I had pointed to the Lehman and AIG Hearing and had also summarised Richard Fuld’s testimony.
The same Oversight Senate Committee had a hearing on credit rating agencies. The findings on the hearing are not comforting at all. I only read the opening statement by Chairman Waxman. The committee has shown evidence that things weer quite messy in these elite halls of fame.

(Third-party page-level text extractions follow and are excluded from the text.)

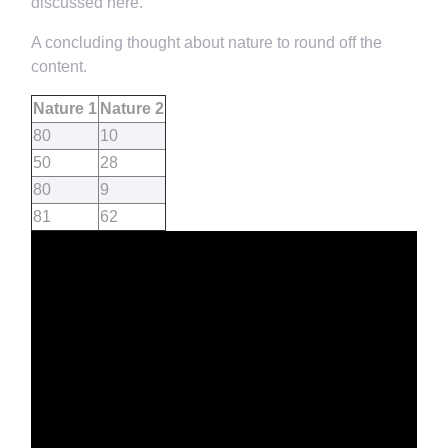
discussed here.
A concluding thought about nature to round off the
content.
Nature 1
Nature 2
80
10
50
28
80
9
81
62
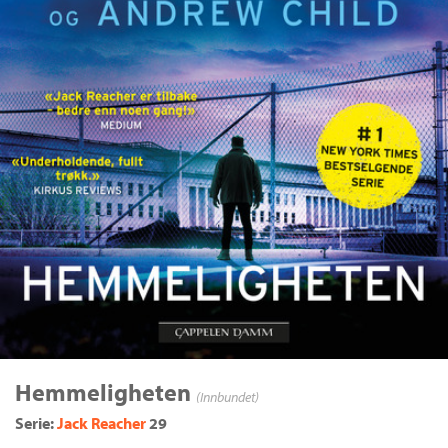
Hemmeligheten
(Innbundet)
Serie:
Jack Reacher
29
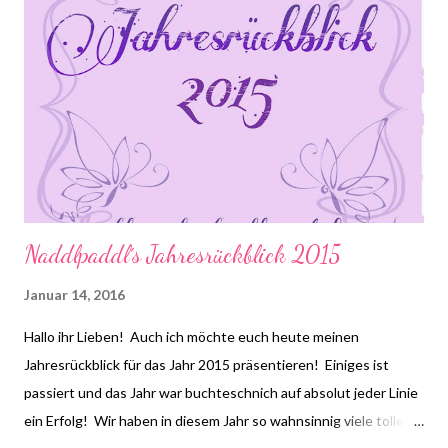
Naddlpaddl´s Jahresrückblick 2015
Januar 14, 2016
Hallo ihr Lieben! Auch ich möchte euch heute meinen
Jahresrückblick für das Jahr 2015 präsentieren! Einiges ist
passiert und das Jahr war buchteschnich auf absolut jeder Linie
ein Erfolg! Wir haben in diesem Jahr so wahnsinnig viele tolle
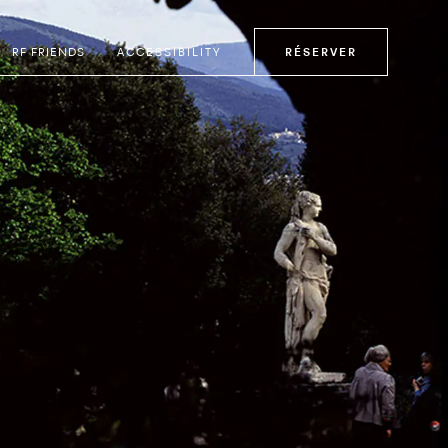
RF FRIENDS
ACCESSIBILITY
RÉSERVER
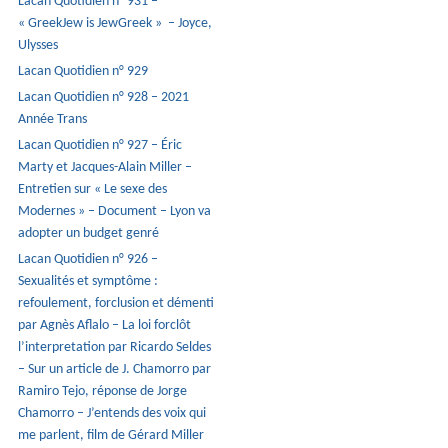
Lacan Quotidien n° 931 –
« GreekJew is JewGreek » – Joyce,
Ulysses
Lacan Quotidien n° 929
Lacan Quotidien n° 928 – 2021
Année Trans
Lacan Quotidien n° 927 – Éric
Marty et Jacques-Alain Miller –
Entretien sur « Le sexe des
Modernes » – Document – Lyon va
adopter un budget genré
Lacan Quotidien n° 926 –
Sexualités et symptôme :
refoulement, forclusion et démenti
par Agnès Aflalo – La loi forclôt
l’interpretation par Ricardo Seldes
– Sur un article de J. Chamorro par
Ramiro Tejo, réponse de Jorge
Chamorro – J’entends des voix qui
me parlent, film de Gérard Miller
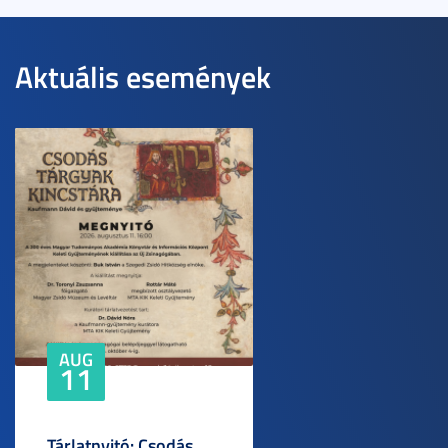
Aktuális események
AUG
11
Tárlatnyitó: Csodás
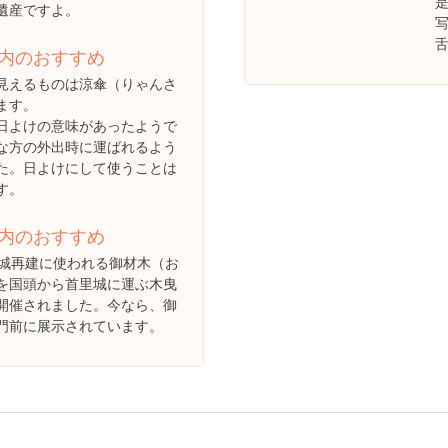
遺産ですよ。
内のおすすめ
見えるものは涼傘（りゃんさ
ます。
日よけの意味があったようで
な方の外出時に運ばれるよう
た。日よけにして使うことは
す。
内のおすすめ
里城再建に使われる御材木（お
を国頭から首里城に運ぶ木曳
開催されました。今なら、御
門前に展示されています。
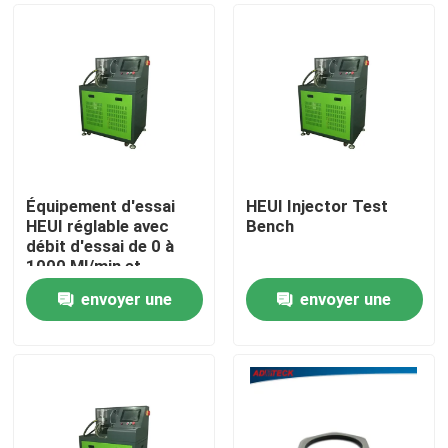
Équipement d'essai
HEUI Injector Test
HEUI réglable avec
Bench
débit d'essai de 0 à
1000 Ml/min et
alimentation
envoyer une
envoyer une
électrique de 50 Hz
Maison
demande
demande
Produits
Au sujet de nous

In October 2007, a Moody’s management report said:
We heard 2 answers yesterday: 1. people lied, and 2. there was an unprecedented sequence of events in the mortgage markets. As for #1, it seems to me that we had blinders on and never questioned the information we were given. … As for #2, it is our job to think of the worst case scenarios and model them. … Combined, these errors make us look either incompetent at credit analysis, or like we sold our soul to the devil for revenue.
At S&P:
The documents from Standard and Poor’s paint a similar picture. In one document, an S&P employee in the structured finance division writes: “It could be structured by cows and we would rate it.” In another, an employee asserts: “Rating agencies continue to create [an] even bigger monster — the CDO market. Let’s hope we are all wealthy and retired by the time this house of cards falters.”
I had posted a while back that soul searching was needed at rating agencies. A complete overhaul is needed to thew way these institutions function. Let me read the testimonies and point if I find anything interesting.